Sin embargo, un aspecto crucial del plan es su enfoque sobre el desplazamiento de los residentes, un tema que históricamente ha estado asociado con los esfuerzos de renovación urbana en el pasado. Detroit Future City promete que todos aquellos residentes que deseen quedarse podrán hacerlo, garantizando que las áreas más vacías de la ciudad seguirán recibiendo servicios básicos. No obstante, el concepto de "innovación ecológica", que implica la retirada de la urbanización en grandes porciones de la ciudad, plantea serias dudas sobre cómo evitar el desplazamiento. Si la infraestructura urbana se reduce, pero los servicios se mantienen para los pocos residentes restantes, la pregunta sobre la viabilidad de este modelo sigue sin respuesta clara.

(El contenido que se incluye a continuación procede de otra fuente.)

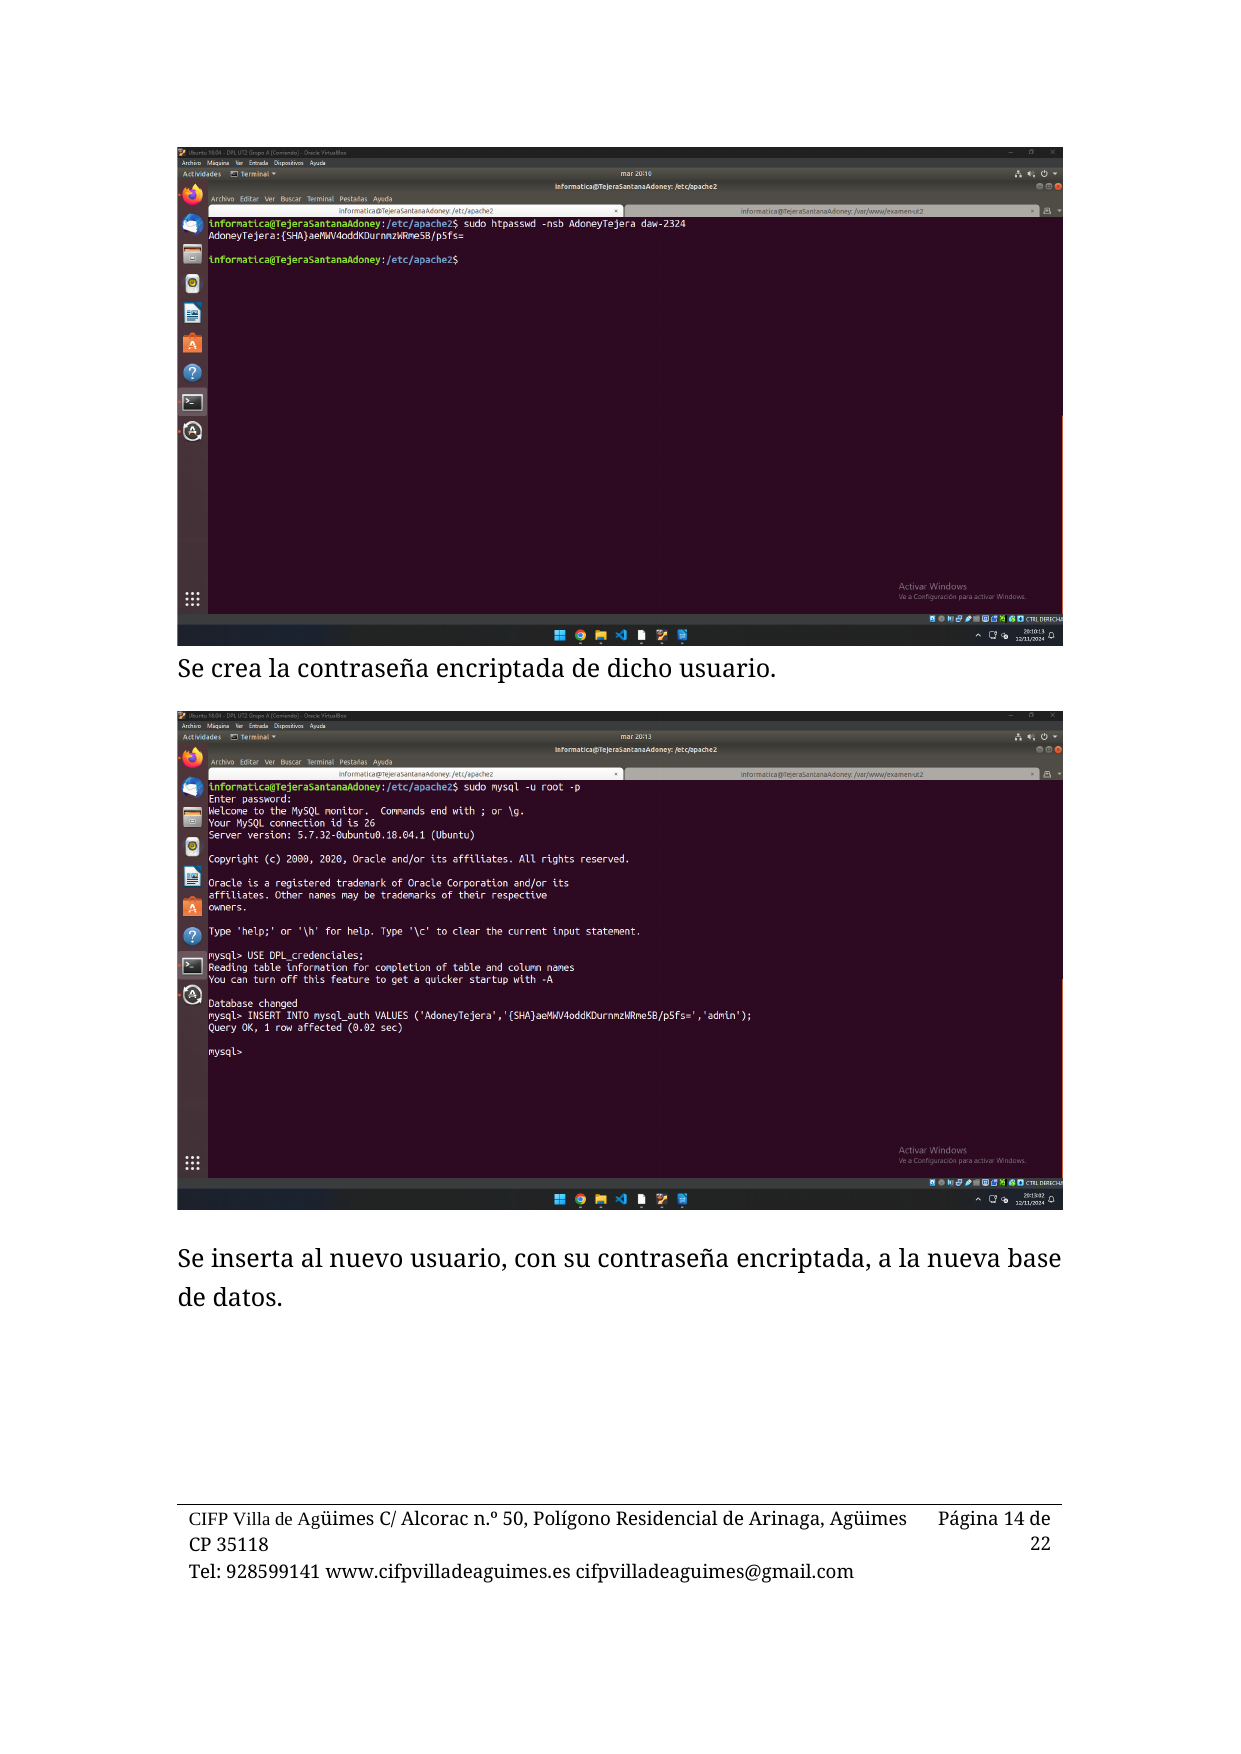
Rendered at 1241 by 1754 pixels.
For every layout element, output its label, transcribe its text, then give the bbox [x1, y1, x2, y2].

picture [177, 147, 1063, 646]
picture [177, 711, 1063, 1210]
text Se crea la contraseña encriptada de dicho usuario. [177, 646, 1063, 685]
text Se inserta al nuevo usuario, con su contraseña encriptada, a la nueva base de datos. [177, 1210, 1063, 1313]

Por otro lado, el informe Every Neighborhood Has a Future, publicado en mayo de 2014 por la Detroit Blight Removal Task Force, se centra específicamente en la demolición de edificios y la limpieza de terrenos. Esta iniciativa busca restaurar el orden en áreas de la ciudad afectadas por el abandono, ofreciendo nuevas oportunidades para los residentes que decidan permanecer en la ciudad o mudarse a otras zonas menos afectadas. El plan incluye un programa de "intercambio de casas", que permitiría a los habitantes reubicarse en viviendas más asequibles. No obstante, los detalles sobre cómo se financiaría o ejecutaría este programa siguen siendo vagos, lo que hace difícil prever su efectividad a largo plazo.

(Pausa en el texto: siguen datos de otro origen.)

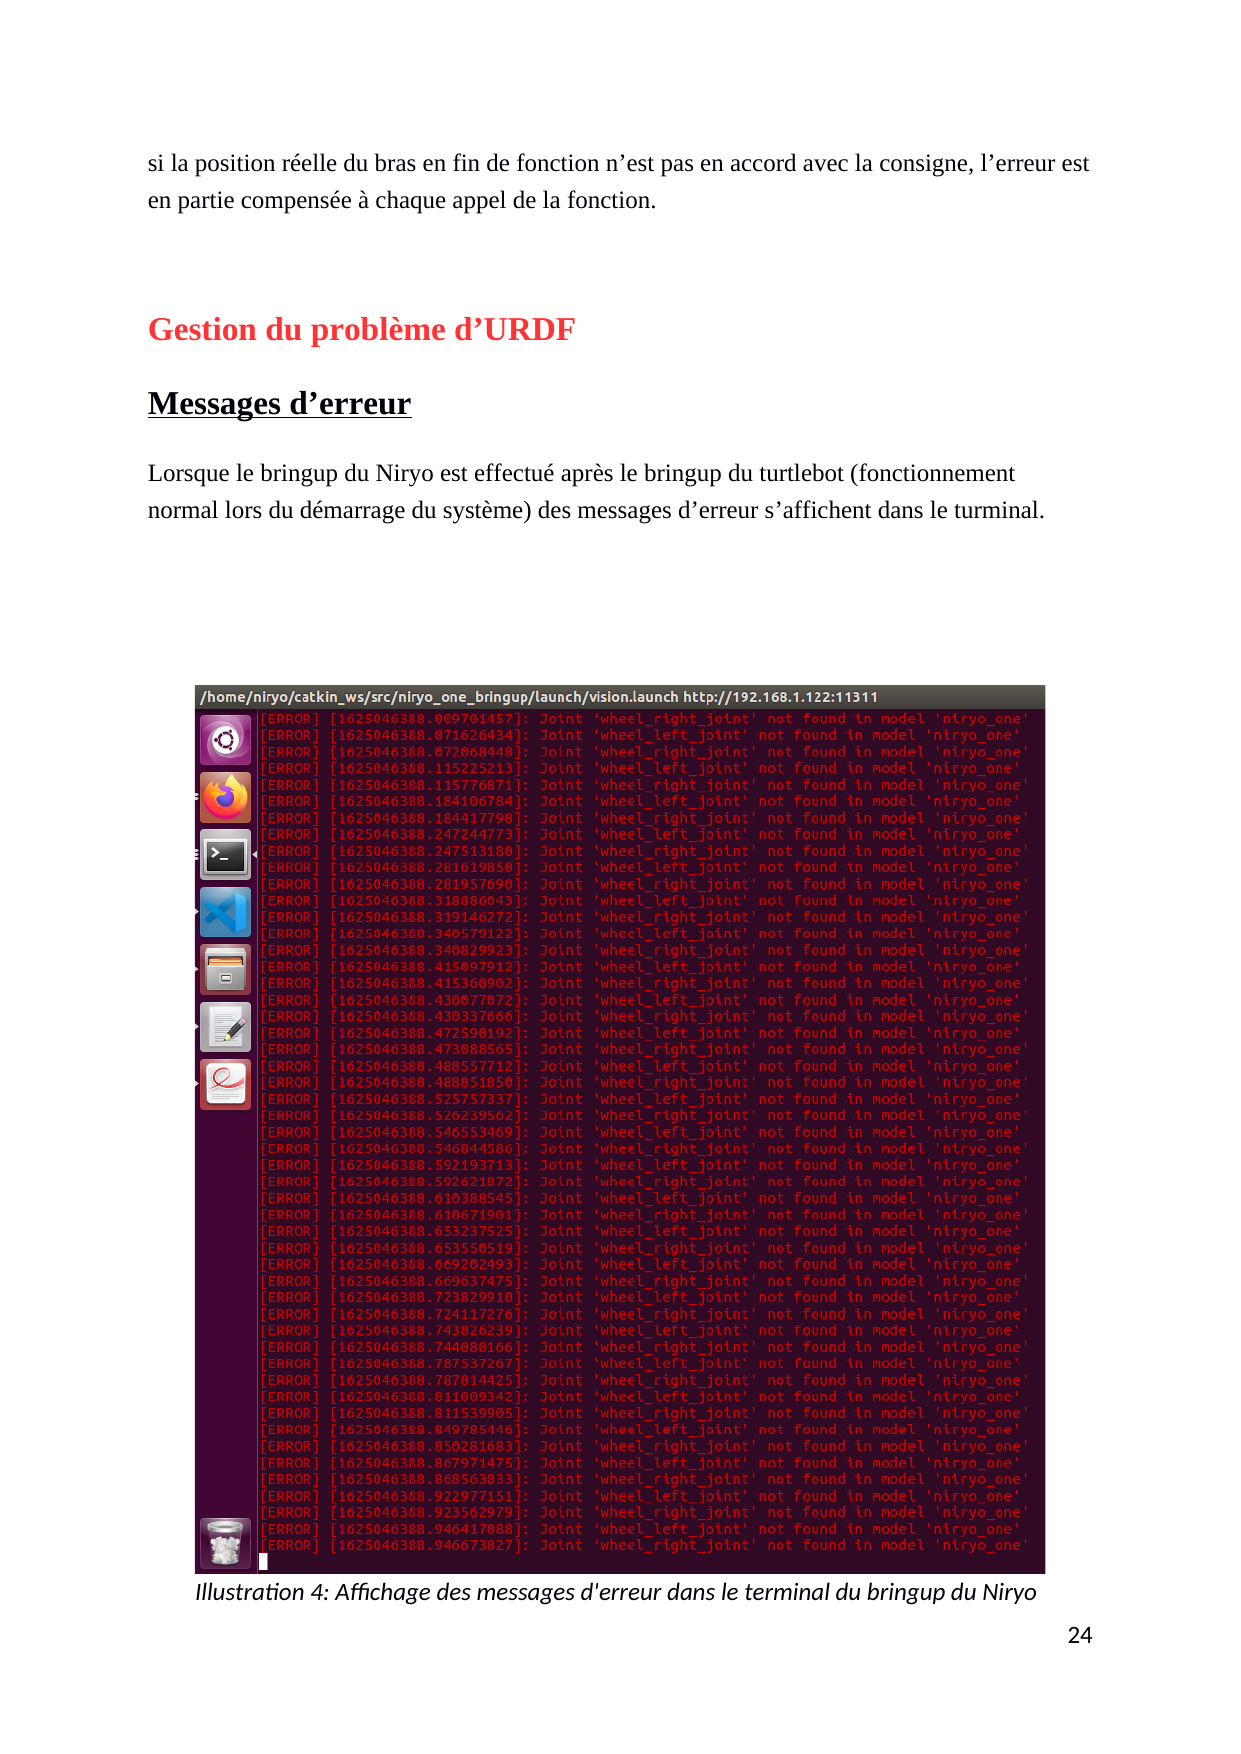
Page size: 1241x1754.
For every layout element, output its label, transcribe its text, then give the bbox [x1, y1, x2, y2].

text Gestion du problème d’URDF [148, 309, 1092, 347]
text Illustration 4: Affichage des messages d'erreur dans le terminal du bringup du Niryo [195, 685, 1045, 1607]
text si la position réelle du bras en fin de fonction n’est pas en accord avec la consigne, l’erreur est en partie compensée à chaque appel de la fonction. [148, 148, 1092, 213]
text Lorsque le bringup du Niryo est effectué après le bringup du turtlebot (fonctionnement normal lors du démarrage du système) des messages d’erreur s’affichent dans le turminal. [148, 458, 1092, 523]
text Messages d’erreur [148, 383, 1092, 422]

A pesar de los esfuerzos por parte de diferentes fundaciones y organizaciones locales, las limitaciones estructurales del sistema político de Estados Unidos afectan la capacidad de implementación de estos planes. La fragmentación política, la falta de recursos y la resistencia a la intervención del gobierno en los asuntos locales son factores que obstaculizan el éxito de proyectos de esta magnitud. Aunque los planes de "rightsizing" están bien documentados y se presentan como una respuesta a los retos del siglo XXI, la realidad de su implementación sigue siendo incierta, y el progreso suele ser más lento de lo esperado.

Por último, es importante destacar que estos planes no solo afectan la infraestructura física de la ciudad, sino también el tejido social. Las políticas de desplazamiento, la reubicación de residentes y las nuevas formas de uso del suelo tienen un impacto directo en las comunidades, especialmente en aquellas que ya están marcadas por la pobreza y la desigualdad. Así, los planes de "rightsizing" deben ser evaluados no solo desde una perspectiva técnica, sino también desde una dimensión ética y social, asegurando que las soluciones propuestas no agraven aún más las disparidades existentes.